In the post about Spring-managed objects, list every concern given after the words "My concerns are about".

Document segment —
*** Begin section ***

I am writing software for many years now and always tried to create expressive, clearly readable, maintainable, robust code. Recently I joined a team developing web apps using Spring managed objects. But I feel very uncomfortable with that technology. For me, it feels like all encapsulation and information hiding principles, achievements of decades of software engineering, were just abandoned. I clearly can see the pros of using an Inversion of Control container, for moving system dependencies out of program code into configuration files. But now, I see Spring used in ways that, I feel, are just adding an unnecessary bunch of complexity without producing any benefit.
Using Spring for the creation of webapp backing beans, objects are no longer clearly organized in modules and no longer have smallest possible visibility. Instead, there is now a single, global space of bean names. Because of that, objects tend to get awful names like 'pendingOrderCustomerName' and, to make things worse, such names do not even clearly identify a well-defined entity, because bean definitions can come from various definition sources, gathered from openly specified locations: Instead of being defined simply as a class in a package, Spring beans are assembled from xml files, with free overriding possibilities and loosely defined relationships.
For example, when I have a type "Account" in plain java, in the package "my.webstore", I can usually know about properties, relationships and abilities of that type in a single place, the "my/webstore/Account.java" file. Instances of "Account" exist as references in objects working with accounts, the state of any instance is exactly defined by the class. With Spring beans, however, things get more complicated: An instance of "Account" now exists under a global name, in a container-managed scope, having a state being assembled from xml files, found along a file search path based on naming patterns...
Gone the days when, to understand what an object does and how it behaves, you just had to read its program source. Today, you need the object's java source (which may be complex enough to understand), plus you have to find any configuration files that might alter that object, which is not easy because you have to find out all the ways where configurations might come from and you have to find out in which order they override each other
Maybe it's just a matter of taste, but I also wonder why people prefer the verbose, clumsy xml syntax, as in:
<bean id="p1" class="Point" scope="prototype">
<property name="x">
<value>20</value>
</property>
<property name="y">
<value>80</value>
</property>
</bean>
over this:
p1 = new Point(20,80);
This example may seem exaggerated, but I tell you I have seen worse!
It is not my intent to criticize the Spring framework by itself, it is very strong and an excellent ingredient in many cases. My concerns are about how to prevent misuse, how to keep maintainability, how to guarantee quality and stability, how to find dependencies, how to document code... what is your experience?

*** End section ***

(Object displacement listings)
*** Begin section ***

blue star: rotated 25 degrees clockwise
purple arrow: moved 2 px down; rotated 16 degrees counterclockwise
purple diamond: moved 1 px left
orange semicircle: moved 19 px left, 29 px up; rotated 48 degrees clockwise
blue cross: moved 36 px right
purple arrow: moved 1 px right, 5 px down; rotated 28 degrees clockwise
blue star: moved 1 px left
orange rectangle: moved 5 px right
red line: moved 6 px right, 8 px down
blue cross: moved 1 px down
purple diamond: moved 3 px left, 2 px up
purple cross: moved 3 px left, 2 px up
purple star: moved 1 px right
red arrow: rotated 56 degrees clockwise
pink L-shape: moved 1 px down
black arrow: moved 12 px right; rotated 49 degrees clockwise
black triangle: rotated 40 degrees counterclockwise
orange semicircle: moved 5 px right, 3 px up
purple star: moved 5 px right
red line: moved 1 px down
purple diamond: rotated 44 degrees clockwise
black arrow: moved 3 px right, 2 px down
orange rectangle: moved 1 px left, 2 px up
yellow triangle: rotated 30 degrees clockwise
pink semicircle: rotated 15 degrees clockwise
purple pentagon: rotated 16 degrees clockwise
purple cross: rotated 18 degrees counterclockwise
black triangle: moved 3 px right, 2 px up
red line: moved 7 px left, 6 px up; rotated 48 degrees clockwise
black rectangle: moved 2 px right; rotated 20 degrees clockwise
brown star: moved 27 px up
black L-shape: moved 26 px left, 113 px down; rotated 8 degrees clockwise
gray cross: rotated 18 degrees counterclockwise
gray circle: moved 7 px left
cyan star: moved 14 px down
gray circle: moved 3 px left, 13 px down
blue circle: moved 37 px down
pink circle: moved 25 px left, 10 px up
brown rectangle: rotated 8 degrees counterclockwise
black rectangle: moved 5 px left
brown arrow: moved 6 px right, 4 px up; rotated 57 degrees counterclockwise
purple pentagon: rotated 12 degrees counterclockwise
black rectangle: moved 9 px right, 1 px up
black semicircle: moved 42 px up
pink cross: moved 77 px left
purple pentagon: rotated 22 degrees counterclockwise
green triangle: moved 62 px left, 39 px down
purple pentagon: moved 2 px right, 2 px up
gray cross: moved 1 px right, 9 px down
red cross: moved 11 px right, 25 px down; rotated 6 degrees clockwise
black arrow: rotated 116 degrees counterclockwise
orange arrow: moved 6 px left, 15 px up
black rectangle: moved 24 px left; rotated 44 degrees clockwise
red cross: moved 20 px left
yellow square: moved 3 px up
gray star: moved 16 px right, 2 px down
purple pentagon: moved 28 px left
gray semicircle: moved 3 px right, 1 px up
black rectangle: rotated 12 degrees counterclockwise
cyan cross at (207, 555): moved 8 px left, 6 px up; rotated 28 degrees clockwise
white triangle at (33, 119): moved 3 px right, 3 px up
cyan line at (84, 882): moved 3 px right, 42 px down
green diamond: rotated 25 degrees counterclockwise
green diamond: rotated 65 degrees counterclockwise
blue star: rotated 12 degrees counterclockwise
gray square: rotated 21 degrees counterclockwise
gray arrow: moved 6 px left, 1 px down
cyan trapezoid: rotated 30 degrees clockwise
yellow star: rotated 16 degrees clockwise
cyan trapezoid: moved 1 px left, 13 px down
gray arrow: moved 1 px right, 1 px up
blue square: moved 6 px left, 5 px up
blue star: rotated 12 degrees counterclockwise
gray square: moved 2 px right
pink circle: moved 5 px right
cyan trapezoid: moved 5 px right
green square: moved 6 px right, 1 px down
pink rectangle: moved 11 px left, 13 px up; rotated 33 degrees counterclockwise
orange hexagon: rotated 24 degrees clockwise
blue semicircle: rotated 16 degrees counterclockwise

*** End section ***

Solution —
- How to prevent misuse
- How to keep maintainability
- How to guarantee quality and stability
- How to find dependencies
- How to document code